Neste momento, O'Brien não consegue fornecer um número exato de quantos refrigeradores seriam necessários, mas algumas estimativas sugerem que três bilhões de pessoas vivem em regiões sem acesso a refrigeradores e congeladores, e atender a essas necessidades será extremamente difícil. É por isso que a OMS, a Unicef e outros organismos internacionais estão desenvolvendo modelos para serem implementados em escala nacional. Eles também estão elaborando listas de verificação que os países podem seguir para orientar suas práticas de aprovação para cada vacina.

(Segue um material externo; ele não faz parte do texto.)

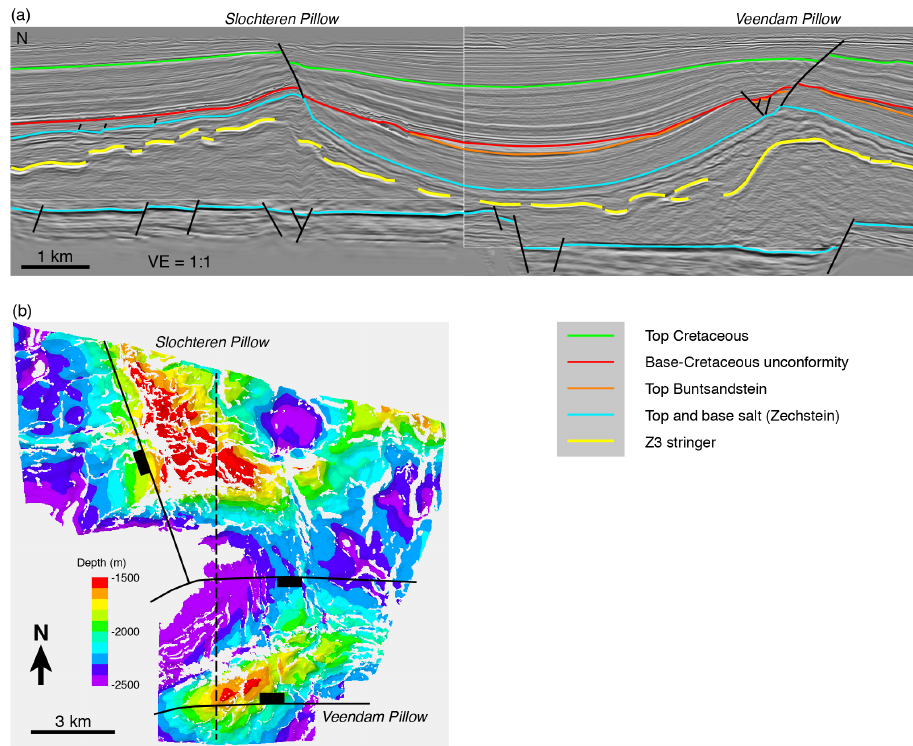
Figure 18. The Slochteren and Veendam pillows on the Groningen High, the Netherlands (adapted from Raith et al., 2016): (a) 3-D depth- migrated seismic profile (vertical exaggeration 1 : 1, location shown by dashed line on map); (b) structure map of the Z3 stringer, with white representing gaps in the interpreted layer (gaps between yellow stringers on the seismic), and pre-salt extensional faults in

“É realmente diferente em cada país”, explica O'Brien, acrescentando que muitos países podem usar uma estratégia de instalar congeladores de baixíssimas temperaturas nas capitais e, em seguida, encontrar maneiras de transportar rapidamente as vacinas para áreas remotas, como se fosse o ponto central de uma teia e suas ramificações. Mas ela acrescentou que os países provavelmente irão utilizar uma combinação de vacinas, o que deve flexibilizar a questão da distribuição.

Enquanto isso, alguns países ricos que garantiram as doses das vacinas estão reavaliando as consequências globais. O Canadá está considerando doar doses excedentes ao programa COVAX, que a OMS aceitará desde que os países doadores concordem com o plano geral definido. “Não estamos falando de aceitar sobras”, acrescenta O’Brien.

Portanto, embora as compras antecipadas feitas por alguns países possam ter aumentado o preço das vacinas em geral, essas doações podem, em última instância, ajudar a recuperar o estoque da COVAX. O aumento dos preços também pode explicar por que o Sul Global comprou com antecedência lotes maiores de opções de custo mais baixo, como a vacina da AstraZeneca. Além disso, precisar esperar pelas candidatas à vacina pode ser realmente vantajoso se não exigirem um manejo tão especializado.

Em termos globais, “não teremos o estoque necessário para todos aqueles que precisam de vacinas imediatamente”, conclui O’Brien. “Há pessoas que precisam ser vacinadas antes e isso deve ser feito de acordo com decisões de saúde pública. Deve haver embasamento científico.”